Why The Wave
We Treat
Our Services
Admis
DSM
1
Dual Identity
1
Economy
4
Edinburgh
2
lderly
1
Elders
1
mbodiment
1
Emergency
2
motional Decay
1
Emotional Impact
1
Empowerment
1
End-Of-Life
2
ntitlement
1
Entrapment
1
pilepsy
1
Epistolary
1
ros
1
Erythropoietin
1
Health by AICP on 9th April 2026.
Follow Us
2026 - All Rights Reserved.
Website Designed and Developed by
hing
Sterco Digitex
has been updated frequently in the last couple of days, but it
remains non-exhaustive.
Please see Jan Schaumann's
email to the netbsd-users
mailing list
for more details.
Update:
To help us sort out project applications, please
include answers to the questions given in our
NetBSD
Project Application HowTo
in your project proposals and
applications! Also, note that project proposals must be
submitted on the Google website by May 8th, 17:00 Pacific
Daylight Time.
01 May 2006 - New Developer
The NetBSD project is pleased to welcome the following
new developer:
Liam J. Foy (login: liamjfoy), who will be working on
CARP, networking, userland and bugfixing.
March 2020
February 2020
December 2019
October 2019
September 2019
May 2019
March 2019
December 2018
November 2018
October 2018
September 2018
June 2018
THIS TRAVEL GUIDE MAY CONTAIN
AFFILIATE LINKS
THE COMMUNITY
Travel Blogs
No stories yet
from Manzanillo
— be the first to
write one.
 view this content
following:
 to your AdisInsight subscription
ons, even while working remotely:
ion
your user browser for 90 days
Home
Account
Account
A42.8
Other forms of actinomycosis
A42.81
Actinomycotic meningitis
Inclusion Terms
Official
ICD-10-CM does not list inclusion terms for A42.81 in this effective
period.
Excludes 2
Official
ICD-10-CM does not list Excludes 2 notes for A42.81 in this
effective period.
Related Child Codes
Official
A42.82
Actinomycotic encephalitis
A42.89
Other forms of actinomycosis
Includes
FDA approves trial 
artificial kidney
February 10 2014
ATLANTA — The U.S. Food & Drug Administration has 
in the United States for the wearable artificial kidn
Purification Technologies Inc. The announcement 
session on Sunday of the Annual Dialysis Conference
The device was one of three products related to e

==

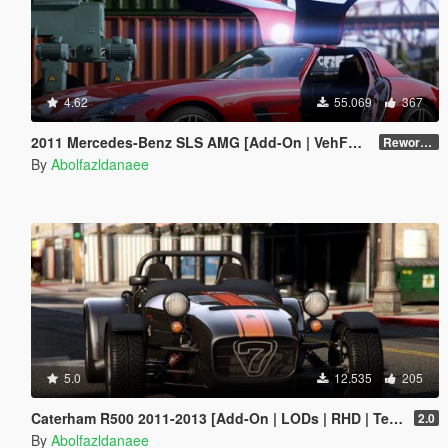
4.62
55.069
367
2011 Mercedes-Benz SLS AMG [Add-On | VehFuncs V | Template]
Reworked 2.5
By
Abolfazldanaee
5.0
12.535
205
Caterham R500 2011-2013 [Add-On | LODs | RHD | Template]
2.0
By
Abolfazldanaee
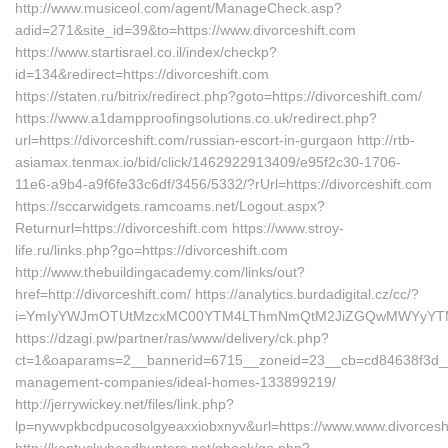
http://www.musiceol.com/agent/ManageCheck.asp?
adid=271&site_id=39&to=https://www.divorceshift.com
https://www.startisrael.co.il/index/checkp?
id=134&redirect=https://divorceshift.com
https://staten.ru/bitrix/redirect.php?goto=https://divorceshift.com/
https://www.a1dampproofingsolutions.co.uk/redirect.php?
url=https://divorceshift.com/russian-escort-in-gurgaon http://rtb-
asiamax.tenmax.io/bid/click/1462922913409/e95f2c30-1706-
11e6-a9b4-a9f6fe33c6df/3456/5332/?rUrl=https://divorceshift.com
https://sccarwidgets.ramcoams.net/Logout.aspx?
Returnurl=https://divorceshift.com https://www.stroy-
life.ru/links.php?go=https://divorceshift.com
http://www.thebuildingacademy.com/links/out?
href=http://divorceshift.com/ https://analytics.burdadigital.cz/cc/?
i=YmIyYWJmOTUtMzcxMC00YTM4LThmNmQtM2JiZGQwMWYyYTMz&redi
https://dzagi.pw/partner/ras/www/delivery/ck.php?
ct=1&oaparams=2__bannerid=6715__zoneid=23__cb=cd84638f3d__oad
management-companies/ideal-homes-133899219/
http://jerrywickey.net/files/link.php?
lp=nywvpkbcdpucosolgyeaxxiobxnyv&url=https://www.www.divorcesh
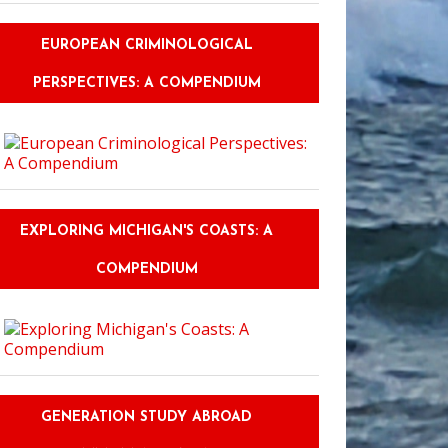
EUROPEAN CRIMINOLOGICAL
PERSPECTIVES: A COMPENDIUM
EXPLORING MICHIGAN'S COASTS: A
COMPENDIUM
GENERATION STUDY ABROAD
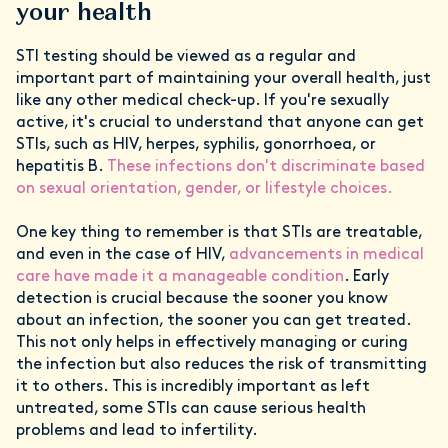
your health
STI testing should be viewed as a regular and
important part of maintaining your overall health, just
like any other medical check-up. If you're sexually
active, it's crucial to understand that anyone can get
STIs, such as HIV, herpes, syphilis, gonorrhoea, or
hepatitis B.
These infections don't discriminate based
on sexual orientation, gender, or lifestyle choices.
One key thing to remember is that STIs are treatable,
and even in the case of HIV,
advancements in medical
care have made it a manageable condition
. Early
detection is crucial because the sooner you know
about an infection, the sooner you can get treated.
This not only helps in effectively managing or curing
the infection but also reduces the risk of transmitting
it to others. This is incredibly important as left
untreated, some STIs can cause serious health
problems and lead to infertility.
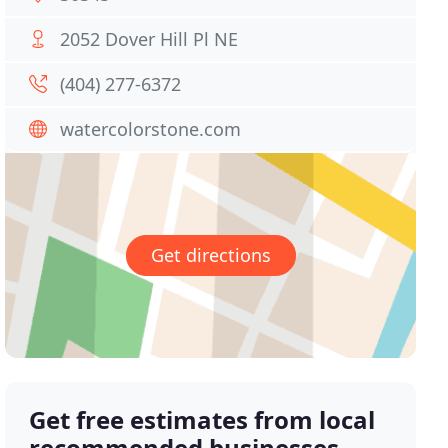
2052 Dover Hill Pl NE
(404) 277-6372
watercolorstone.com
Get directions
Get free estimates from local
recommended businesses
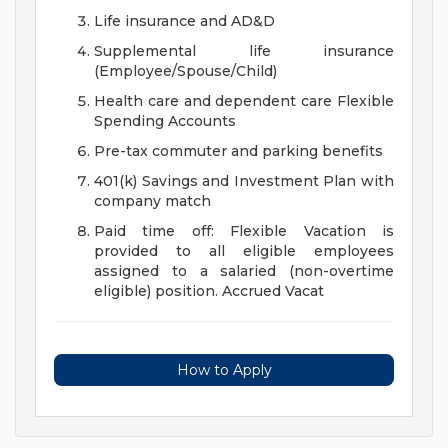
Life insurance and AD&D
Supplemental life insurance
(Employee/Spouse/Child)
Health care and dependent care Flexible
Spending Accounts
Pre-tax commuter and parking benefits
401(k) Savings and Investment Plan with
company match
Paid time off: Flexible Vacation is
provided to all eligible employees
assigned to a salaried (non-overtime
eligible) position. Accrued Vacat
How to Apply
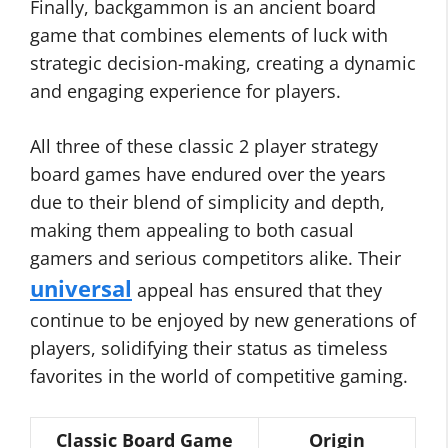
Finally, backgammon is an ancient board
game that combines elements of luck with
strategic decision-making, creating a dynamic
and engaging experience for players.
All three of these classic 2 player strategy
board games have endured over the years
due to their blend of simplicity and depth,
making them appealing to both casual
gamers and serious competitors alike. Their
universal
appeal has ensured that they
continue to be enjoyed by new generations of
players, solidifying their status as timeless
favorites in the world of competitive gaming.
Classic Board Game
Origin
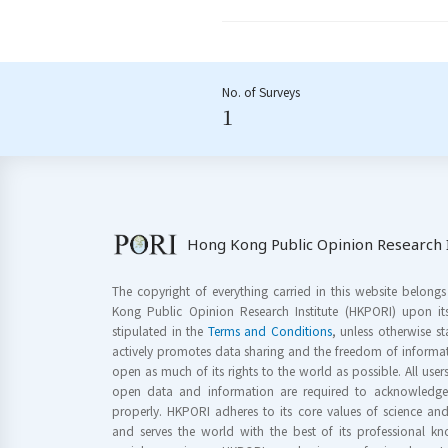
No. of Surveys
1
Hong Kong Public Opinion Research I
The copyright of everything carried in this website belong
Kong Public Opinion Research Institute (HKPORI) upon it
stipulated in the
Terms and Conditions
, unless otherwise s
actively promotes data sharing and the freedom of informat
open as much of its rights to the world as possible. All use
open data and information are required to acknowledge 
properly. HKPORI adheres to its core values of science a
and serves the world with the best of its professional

(What you should do):
Within the material above, extract exactly the lines that start at the line containing "Why The Wave" and stop after the line containing "01 May 2006 - New Developer", and only those.

(Response below):
Why The Wave
We Treat
Our Services
Admis
DSM
1
Dual Identity
1
Economy
4
Edinburgh
2
lderly
1
Elders
1
mbodiment
1
Emergency
2
motional Decay
1
Emotional Impact
1
Empowerment
1
End-Of-Life
2
ntitlement
1
Entrapment
1
pilepsy
1
Epistolary
1
ros
1
Erythropoietin
1
Health by AICP on 9th April 2026.
Follow Us
2026 - All Rights Reserved.
Website Designed and Developed by
hing
Sterco Digitex
has been updated frequently in the last couple of days, but it
remains non-exhaustive.
Please see Jan Schaumann's
email to the netbsd-users
mailing list
for more details.
Update:
To help us sort out project applications, please
include answers to the questions given in our
NetBSD
Project Application HowTo
in your project proposals and
applications! Also, note that project proposals must be
submitted on the Google website by May 8th, 17:00 Pacific
Daylight Time.
01 May 2006 - New Developer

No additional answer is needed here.